50% off isn’t always a good thing! Fellow Blogging Stocks contributor Sheldon Liber and I have been scratching our heads about high payout yields from energy trusts battered by the decision from the Canadian government to tax trusts. On the surface, examining the energy trusts’ financials make it seem possible for them to sustain payouts at current rates, but for how long?

Well, income investors didn’t have to wait long. Energy trusts shareholders will be in for a rude awakening to start the week. Last week, many notable energy trusts delivered bombshells by cutting their payouts - in a big way too!

Last Thursday, Shiningbank Energy Income Fund trimmed its distribution for the third time in the last 12 months. This only served as a prelude as a slew of cuts flew in last Friday. Enterra Energy Trust (NYSE:ENT) slashed its monthly payout by 50%. Precision Drilling Trust (NYSE:PDS) followed suit, reducing its distribution by almost 40%. Advantage Energy Income Fund (NYSE:AAV) would complete the hat trick, cutting its monthly payout by 17%.

Are you among the investors reeling from these announcements? If you feel inclined to blame the Canadian government, please take a closer look first! What are the wind-shifts in the industry outlook have caused these reductions, rather than the proposed tax levy?

Inventory Surplus
Everybody loves to blame the weather.
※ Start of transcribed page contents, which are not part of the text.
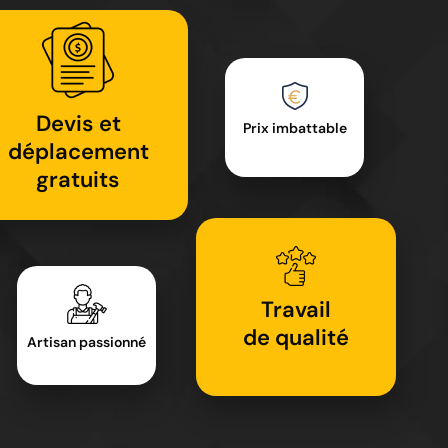
Devis et
Prix imbattable
déplacement
gratuits
Travail
de qualité
Artisan passionné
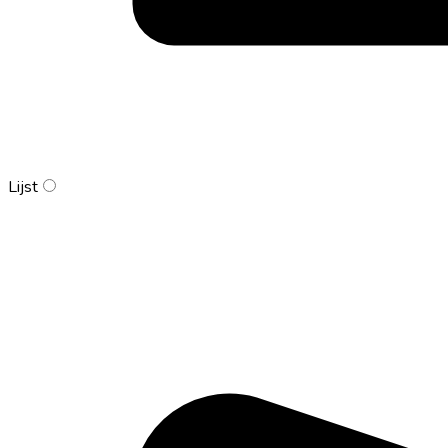
Lijst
I’m not sure how many new believers Al Gore will induct into his earth-saving crusade. But this past winter’s unexplainable quirkiness have resulted in less demand for oil and gas. As inventory builds, demand to drill rig services (such as those provided by Precision Drilling) have been scaled down. Maintaining a high payout despite bleak short-term outlooks would be corporate suicide.

Speculators Are Out!
When speculators rushed to boost oil and gas prices last year, they did so on the justification of the middle-east turmoil, the North Korean threat, and the various reported incidents at oil fields around the world threatening supply. Yet nothing happened! Investors aren’t willing to price in such risks again. The middle-east turmoil continues, but by now the market is used to it. The current concensus is that oil and gas will rise again, but not in the short term. How many investors are willing to wait it out?

Individual Company Weakness Start To Show
During the good times, it doesn’t matter if you are a below average oil and gas stock. These companies rose just as their peers did. Now that the lights are turned on, and the party nears its end, we’re going to see some of the ugliness behind those financials in this upcoming quarter. It’s better to play safe with a lower payout, then be caught pants down when things get rough.

Tech Is Back!
In case you didn’t notice, tech has replaced oil and gas as the sector to be in. Since July 2006, tech has soared with notable names such as Intel (NASDAQ:INTC) (up 16%), Apple (NASDAQ:AAPL) (up 30%), Google (NASDAQ:GOOG) (up 27%), Microsoft (NASDAQ:MSFT) (up 29%). Attention span? That’s hardly a word for those who move with the herd.

What are some of the other names being thrown around by Wall Street and Bay Street where cuts might be looming? Names like Fairborne Energy Trust, Trilogy Energy Trust and PrimeWest Energy are likely candidates to curtail their high yields.

The contrarian investor in me is very tempted to keep monitoring this situation, but then I’m in the minority. Just like Sheldon, I don’t like following the crowd. Heck, I still don’t understand why so many people insist on hanging onto Jim Cramer’s every word!